**PROVIDED TEXT:**
——

Facing the Jewish Jesus: A “Reed” in the Wilderness

By Ken Hanson
Interdisciplinary Program in Judaic Studies
University of Central Florida
November 2012

What did you go out into the wilderness to see? A reed swayed by the wind? If not, what did you go out to see? A man dressed in fine clothes? No, those who wear fine clothes are in kings’ palaces. Then what did you go out to see? A prophet? Yes, I tell you, and more than a prophet. (Mathew 11:7-9)

These questions are attributed by the writer of Matthew’s Gospel to Jesus of Nazareth, in his confrontation with the disciples of John the Baptist. With a modicum of reflection, however, a case might be made that they equally relate to Jesus himself. Indeed, these rhetorical questions delineate the many issues swirling around the Galilean preacher as keenly if not more so than they do with regard to the baptizer from Judea.

——

**EXERCISE SET:**
a: In the essay on the Jewish Jesus, to whom does the writer of Matthew's Gospel attribute the quoted questions?
b: Carry on the essay on the Jewish Jesus, starting after its last sentence.
The rows come from a source other than the essay on the Jewish Jesus.

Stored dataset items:
——

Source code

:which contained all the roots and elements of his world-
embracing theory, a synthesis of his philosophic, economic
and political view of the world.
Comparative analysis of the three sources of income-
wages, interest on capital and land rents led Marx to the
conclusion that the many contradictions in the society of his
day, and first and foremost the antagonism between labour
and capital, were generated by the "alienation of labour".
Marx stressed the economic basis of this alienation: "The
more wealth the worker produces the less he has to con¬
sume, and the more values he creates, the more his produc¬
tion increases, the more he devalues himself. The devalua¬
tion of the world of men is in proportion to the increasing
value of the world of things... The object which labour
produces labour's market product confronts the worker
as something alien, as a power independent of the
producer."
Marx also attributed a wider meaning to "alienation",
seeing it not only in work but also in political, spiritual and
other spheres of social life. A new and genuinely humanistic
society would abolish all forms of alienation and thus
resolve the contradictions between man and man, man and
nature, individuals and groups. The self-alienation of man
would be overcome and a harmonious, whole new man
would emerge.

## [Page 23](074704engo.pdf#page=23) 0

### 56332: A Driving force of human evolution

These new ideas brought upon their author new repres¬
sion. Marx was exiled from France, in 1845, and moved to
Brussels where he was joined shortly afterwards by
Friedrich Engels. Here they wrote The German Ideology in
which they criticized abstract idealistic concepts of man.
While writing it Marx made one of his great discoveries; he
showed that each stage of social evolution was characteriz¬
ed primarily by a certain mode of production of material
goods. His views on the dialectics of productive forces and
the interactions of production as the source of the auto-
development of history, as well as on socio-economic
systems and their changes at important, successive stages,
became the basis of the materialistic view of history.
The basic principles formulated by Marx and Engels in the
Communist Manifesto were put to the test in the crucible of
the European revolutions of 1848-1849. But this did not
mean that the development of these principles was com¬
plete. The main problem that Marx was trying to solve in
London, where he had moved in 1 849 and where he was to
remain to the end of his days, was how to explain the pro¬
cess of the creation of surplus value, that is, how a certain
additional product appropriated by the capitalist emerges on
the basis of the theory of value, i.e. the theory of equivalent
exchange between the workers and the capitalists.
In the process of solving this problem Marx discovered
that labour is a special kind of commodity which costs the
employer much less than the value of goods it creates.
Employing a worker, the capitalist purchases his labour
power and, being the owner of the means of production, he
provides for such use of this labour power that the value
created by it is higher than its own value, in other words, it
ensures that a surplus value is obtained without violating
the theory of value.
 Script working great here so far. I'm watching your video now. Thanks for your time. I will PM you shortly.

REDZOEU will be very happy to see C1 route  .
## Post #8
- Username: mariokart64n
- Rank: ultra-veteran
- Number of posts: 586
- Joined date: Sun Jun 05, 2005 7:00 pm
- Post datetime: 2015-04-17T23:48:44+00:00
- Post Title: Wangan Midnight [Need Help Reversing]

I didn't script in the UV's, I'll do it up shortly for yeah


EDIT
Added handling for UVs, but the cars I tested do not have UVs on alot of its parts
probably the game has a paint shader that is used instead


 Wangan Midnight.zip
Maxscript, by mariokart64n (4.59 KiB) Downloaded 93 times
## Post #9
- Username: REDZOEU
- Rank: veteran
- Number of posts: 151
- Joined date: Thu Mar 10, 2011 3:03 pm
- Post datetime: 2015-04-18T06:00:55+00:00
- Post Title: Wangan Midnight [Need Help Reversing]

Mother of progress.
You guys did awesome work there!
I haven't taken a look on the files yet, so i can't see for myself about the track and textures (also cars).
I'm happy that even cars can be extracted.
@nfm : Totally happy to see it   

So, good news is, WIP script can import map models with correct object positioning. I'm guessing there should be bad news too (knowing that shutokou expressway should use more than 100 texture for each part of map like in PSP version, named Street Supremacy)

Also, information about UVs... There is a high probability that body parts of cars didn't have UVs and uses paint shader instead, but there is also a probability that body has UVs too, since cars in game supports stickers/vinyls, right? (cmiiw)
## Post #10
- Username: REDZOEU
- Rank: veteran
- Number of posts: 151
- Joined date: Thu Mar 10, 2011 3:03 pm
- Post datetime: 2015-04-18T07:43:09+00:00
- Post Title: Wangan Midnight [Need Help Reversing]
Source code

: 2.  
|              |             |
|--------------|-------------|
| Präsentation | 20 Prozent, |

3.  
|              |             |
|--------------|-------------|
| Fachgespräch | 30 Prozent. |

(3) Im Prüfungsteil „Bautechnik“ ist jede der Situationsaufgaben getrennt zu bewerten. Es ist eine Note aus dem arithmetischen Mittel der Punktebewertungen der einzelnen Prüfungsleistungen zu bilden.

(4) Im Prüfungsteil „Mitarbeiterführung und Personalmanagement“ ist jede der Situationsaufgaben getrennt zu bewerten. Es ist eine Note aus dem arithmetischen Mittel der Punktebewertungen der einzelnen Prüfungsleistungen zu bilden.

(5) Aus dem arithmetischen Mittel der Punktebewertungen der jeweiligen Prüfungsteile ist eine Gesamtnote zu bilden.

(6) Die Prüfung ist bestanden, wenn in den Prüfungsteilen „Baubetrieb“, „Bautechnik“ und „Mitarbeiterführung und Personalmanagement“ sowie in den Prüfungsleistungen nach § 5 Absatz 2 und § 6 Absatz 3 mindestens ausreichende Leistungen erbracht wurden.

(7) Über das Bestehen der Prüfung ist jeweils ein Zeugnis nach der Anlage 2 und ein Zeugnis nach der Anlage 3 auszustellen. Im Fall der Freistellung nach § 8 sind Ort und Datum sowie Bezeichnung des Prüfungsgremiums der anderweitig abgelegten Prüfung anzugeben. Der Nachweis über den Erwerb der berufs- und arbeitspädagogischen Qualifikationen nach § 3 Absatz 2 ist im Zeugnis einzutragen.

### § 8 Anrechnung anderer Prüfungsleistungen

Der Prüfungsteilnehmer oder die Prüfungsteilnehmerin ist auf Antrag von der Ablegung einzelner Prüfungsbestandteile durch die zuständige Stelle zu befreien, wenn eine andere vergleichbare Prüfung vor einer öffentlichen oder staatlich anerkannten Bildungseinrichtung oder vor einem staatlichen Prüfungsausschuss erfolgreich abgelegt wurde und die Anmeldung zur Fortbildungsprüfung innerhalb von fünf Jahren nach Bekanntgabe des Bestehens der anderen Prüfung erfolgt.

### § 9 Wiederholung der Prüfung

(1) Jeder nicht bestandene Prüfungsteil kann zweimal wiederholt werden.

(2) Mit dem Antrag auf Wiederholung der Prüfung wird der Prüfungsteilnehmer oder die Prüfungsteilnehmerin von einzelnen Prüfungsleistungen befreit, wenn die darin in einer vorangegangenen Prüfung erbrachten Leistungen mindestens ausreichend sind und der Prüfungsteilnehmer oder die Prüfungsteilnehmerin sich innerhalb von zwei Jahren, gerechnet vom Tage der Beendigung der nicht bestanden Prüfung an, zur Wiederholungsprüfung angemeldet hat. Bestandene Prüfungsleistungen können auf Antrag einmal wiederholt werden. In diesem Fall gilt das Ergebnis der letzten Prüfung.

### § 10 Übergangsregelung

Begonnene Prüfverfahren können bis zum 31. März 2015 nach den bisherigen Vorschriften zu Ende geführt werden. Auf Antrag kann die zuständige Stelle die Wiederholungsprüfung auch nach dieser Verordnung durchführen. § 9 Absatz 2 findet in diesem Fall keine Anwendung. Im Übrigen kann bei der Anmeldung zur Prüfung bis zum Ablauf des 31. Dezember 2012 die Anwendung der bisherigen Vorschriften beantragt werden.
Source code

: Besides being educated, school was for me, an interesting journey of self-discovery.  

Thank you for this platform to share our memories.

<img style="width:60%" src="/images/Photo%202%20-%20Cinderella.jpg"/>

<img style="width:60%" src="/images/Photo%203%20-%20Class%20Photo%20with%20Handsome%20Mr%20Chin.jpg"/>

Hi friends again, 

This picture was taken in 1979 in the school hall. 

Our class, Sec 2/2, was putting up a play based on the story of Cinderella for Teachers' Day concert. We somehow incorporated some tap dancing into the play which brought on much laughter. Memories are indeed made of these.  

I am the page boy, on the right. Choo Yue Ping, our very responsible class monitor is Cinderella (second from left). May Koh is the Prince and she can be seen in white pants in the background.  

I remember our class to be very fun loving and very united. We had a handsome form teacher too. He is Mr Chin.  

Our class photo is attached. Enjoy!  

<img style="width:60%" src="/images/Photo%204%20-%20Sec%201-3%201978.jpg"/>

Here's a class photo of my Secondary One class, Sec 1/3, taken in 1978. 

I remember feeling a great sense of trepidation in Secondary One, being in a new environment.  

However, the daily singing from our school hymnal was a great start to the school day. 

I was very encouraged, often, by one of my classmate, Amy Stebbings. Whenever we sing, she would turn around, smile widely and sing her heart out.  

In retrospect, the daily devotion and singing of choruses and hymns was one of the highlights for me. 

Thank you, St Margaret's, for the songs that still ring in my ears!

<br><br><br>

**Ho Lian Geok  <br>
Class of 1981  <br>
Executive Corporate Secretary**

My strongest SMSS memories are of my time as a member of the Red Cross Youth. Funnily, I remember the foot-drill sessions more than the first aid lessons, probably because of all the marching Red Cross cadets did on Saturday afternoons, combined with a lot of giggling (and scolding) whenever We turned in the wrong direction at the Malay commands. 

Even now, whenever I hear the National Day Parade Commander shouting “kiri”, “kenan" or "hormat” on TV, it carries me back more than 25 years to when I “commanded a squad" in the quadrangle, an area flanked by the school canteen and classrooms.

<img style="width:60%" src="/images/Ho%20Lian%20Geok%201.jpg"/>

——

**PER-TASK OUTPUTS:**
a: To Jesus of Nazareth, in his confrontation with the disciples of John the Baptist.

b:
When it comes to the state of contemporary “Jesus scholarship,” a more cogent question might be: What did you go into the academic wilderness to research? The slender-leaved plant of the Aesopian fable of the oak and the reed? A prophet, reminiscent of the ancient Israelite oracles? A wise sage, in the tradition of the early Pharisaic “proto-rabbis?” A pious messianic figure, someone “more than a prophet?” Or a militant, anti-Roman “zealot,” prepared to resurrect the hope of Israel by throwing off the yoke of Rome in the spirit of the Maccabees? The scholarly landscape has for centuries been populated with those who scarcely know.

When it comes to contemporary Jesus research, it has been argued that the historical Jesus was anywhere betwixt and between the pietistic ancient Hasidic movement and the radical anti-Roman Zealot faction. I will attempt to forge a middle ground, recognizing serious continuity between many of the teachings ascribed to Jesus and those of various pietistic Jewish sages of late antiquity, while being equally mindful of strong (if subtle) links between specific language attributed to Jesus and the so-called “Fourth Philosophy” (in Josephus’ parlance).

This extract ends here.